Wide-field polygon-scanning photoacoustic microscopy of oxygen saturation at 1-MHz A-line rate

Jiangbo Chen a,1, Yachao Zhang a,1, Linyun He b, Yizhi Liang c,*, Lidai Wang a,d,**
PMCID: PMC7300162  PMID: 32577378

Abstract

We report wide-field polygon-scanning functional OR-PAM that for the first time achieves 1-MHz A-line rate of oxygen saturation in vivo. We address two technical challenges. The first is a 1-MHz dual-wavelength pulsed laser that has sufficient pulse energy and ultrafast wavelength switching. The second is a polygon-scanning imaging probe that has a fast scanning speed, a large field of view, and great sensitivity. The OR-PAM system offers a B-scan rate of 477.5 Hz in a 12-mm range and a volumetric imaging rate of ∼1 Hz over a 12 × 5 mm2 scanning area. We image microvasculature and blood oxygen saturation in a 12 × 12 mm2 scanning area in 5 s. Dynamic imaging of oxygen saturation in the mouse ear is demonstrated to monitor fast response to epinephrine injection. The new wide-field fast functional imaging ability broadens the biomedical application of OR-PAM.

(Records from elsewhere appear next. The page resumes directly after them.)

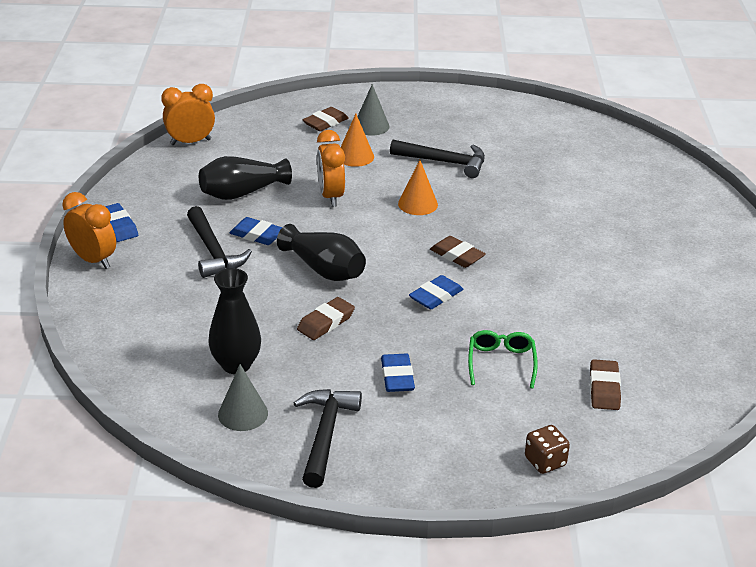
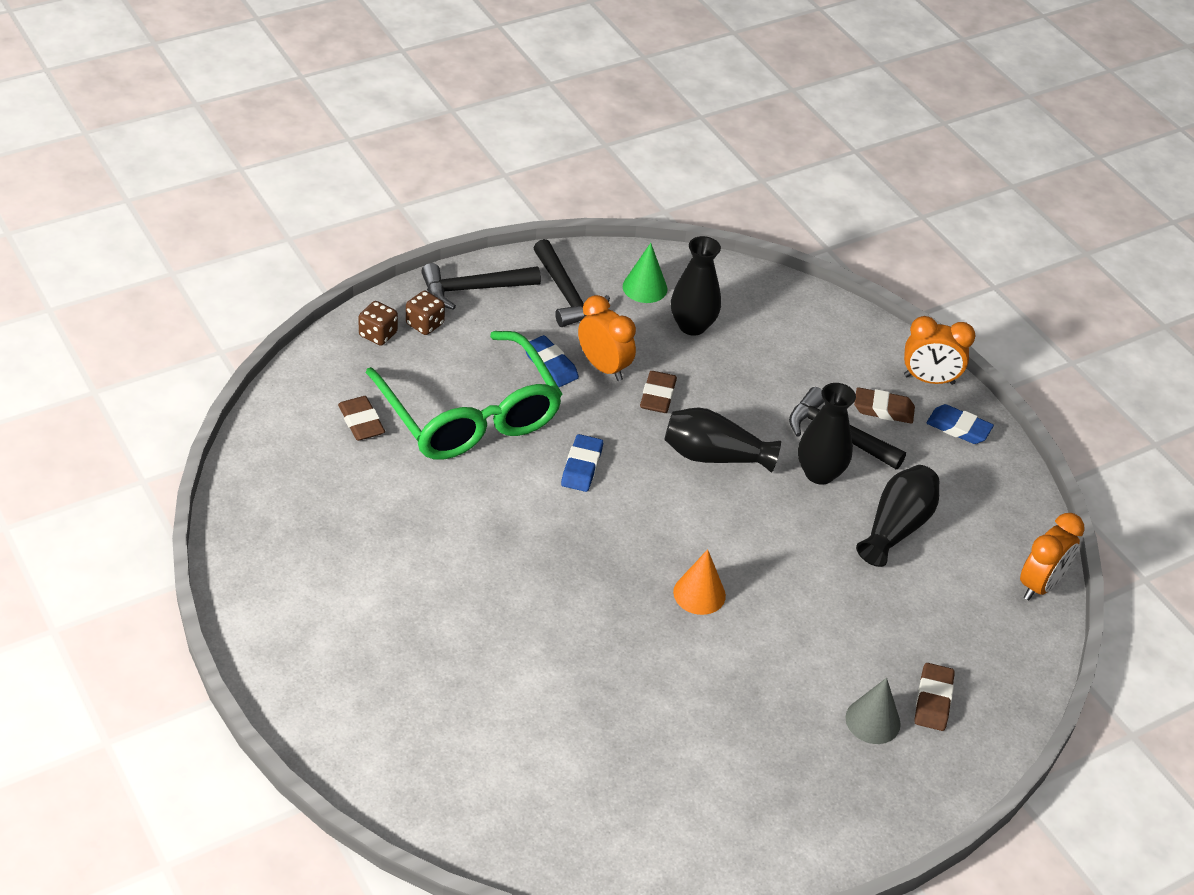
camera: 145 degrees right, 10 degrees up
grey cone [218,364,268,431] -> green cone [623,243,668,303]
blue eraser [230,217,282,245] -> black vase [798,383,856,485]
orange clock [317,130,345,207] -> orange clock moved to [578,295,636,381]
orange cone [340,114,374,167] -> none
black hammer [390,140,485,178] -> black hammer moved to [421,263,541,310]
brown eraser [430,236,486,268] -> brown eraser moved to [854,387,915,424]
green glasses [468,330,538,389] -> green glasses [366,331,562,460], size x2.36
none -> brown dice [406,290,445,335]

Keywords: Functional imaging, Photoacoustic microscopy, Wide-Field, Oxygen saturation

1. Introduction

Optical-resolution photoacoustic microscopy (OR-PAM) is an emerging biomedical imaging technology that has a sub-cellular resolution, rich optical absorption contrasts, and label-free functional imaging ability [[1], [2], [3], [4], [5], [6], [7], [8], [9], [10]]. Especially, OR-PAM can image oxygen saturation (sO2) at a high spatial resolution without labeling, which offers an important tool for many preclinical and clinical applications [11]. sO2 may change in normal tissue activities and disease progression. High imaging speed in a large field of view (FOV) is desirable to image the functional connectivity among different regions or sO2 change in diseased tissue.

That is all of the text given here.